Data items:

::::::::::

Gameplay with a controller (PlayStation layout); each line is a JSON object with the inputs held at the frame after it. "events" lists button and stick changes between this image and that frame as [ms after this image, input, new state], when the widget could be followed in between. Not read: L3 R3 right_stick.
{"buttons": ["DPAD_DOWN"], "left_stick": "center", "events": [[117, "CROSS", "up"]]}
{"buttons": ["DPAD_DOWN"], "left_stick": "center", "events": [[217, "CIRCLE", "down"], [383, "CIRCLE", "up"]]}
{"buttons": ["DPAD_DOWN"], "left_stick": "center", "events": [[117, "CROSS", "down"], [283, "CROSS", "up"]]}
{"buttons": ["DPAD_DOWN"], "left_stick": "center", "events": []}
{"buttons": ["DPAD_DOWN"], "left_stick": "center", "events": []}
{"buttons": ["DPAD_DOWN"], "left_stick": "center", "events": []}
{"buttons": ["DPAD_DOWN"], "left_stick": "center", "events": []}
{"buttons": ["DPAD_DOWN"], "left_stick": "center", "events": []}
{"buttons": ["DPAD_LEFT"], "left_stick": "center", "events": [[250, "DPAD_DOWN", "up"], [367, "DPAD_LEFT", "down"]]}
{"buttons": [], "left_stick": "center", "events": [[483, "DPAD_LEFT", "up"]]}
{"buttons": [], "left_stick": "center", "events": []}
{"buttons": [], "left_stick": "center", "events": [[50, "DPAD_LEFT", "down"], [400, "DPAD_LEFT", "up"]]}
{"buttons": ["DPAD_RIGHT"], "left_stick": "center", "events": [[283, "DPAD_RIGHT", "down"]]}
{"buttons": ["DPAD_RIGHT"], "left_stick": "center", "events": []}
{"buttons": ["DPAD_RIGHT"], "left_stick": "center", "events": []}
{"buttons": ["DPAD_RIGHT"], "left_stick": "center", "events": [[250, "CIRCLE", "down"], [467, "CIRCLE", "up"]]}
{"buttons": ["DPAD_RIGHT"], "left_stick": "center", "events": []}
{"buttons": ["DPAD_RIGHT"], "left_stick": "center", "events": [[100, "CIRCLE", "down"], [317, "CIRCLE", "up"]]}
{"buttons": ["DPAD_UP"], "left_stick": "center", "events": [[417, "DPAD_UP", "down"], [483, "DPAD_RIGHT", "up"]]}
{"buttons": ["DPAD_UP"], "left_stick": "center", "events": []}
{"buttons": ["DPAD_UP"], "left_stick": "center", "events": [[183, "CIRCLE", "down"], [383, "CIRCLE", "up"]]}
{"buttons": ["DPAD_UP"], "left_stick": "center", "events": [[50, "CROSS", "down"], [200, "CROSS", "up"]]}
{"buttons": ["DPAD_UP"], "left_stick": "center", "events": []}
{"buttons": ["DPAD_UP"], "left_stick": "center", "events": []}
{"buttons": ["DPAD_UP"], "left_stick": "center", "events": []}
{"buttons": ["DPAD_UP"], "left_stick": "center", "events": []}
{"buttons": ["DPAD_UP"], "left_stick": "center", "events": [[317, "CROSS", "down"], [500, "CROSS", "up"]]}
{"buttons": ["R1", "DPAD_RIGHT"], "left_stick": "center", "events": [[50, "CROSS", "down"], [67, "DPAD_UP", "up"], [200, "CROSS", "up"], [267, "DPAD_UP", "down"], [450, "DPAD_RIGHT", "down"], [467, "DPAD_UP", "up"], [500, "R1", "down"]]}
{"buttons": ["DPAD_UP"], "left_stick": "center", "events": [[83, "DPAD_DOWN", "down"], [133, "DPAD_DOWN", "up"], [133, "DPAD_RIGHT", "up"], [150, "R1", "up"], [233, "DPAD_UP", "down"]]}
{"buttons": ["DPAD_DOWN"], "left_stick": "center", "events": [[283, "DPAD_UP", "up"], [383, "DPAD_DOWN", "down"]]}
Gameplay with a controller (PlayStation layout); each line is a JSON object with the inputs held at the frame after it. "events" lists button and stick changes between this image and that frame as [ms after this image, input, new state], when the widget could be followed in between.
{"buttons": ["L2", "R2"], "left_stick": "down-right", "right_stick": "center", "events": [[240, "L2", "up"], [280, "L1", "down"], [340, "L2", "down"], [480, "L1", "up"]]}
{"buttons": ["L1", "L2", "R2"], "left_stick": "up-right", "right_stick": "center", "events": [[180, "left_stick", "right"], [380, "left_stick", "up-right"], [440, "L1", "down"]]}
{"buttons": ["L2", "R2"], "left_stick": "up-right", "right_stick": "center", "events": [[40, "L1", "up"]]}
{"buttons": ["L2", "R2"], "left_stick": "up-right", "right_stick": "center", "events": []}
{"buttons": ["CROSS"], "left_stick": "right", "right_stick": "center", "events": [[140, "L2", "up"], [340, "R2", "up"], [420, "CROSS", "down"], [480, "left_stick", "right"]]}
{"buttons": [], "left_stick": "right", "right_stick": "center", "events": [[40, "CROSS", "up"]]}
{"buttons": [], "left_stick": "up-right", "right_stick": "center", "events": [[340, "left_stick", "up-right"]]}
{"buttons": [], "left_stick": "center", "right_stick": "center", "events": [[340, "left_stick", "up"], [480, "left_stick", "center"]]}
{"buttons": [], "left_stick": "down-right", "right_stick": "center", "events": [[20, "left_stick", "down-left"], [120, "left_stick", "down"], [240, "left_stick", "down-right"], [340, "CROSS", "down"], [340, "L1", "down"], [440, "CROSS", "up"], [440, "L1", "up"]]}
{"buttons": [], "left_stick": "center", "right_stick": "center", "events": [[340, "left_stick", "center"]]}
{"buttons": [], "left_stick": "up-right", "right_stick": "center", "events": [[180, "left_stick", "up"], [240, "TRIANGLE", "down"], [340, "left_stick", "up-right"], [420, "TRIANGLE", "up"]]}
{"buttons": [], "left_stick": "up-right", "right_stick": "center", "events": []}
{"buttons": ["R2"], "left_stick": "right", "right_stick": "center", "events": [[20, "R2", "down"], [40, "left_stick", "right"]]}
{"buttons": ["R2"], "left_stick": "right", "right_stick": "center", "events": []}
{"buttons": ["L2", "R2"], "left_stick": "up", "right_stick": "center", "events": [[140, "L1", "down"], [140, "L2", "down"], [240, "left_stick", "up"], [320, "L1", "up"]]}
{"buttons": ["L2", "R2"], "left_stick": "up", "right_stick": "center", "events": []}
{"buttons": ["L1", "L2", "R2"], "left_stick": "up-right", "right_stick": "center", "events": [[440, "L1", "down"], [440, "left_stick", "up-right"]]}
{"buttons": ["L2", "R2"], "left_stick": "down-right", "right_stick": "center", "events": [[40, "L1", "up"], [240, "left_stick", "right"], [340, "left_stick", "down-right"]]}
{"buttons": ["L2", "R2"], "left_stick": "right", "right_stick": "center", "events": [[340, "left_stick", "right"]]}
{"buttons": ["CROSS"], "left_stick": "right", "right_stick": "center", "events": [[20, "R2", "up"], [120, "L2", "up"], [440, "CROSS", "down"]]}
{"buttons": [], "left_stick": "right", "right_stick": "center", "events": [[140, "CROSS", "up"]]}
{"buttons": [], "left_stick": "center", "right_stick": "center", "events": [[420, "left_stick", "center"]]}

::::::::::

◆ Work instruction
Copy out each line of the records above that includes "Gameplay".

◆ Response for this exercise
Gameplay with a controller (PlayStation layout); each line is a JSON object with the inputs held at the frame after it. "events" lists button and stick changes between this image and that frame as [ms after this image, input, new state], when the widget could be followed in between. Not read: L3 R3 right_stick.
Gameplay with a controller (PlayStation layout); each line is a JSON object with the inputs held at the frame after it. "events" lists button and stick changes between this image and that frame as [ms after this image, input, new state], when the widget could be followed in between.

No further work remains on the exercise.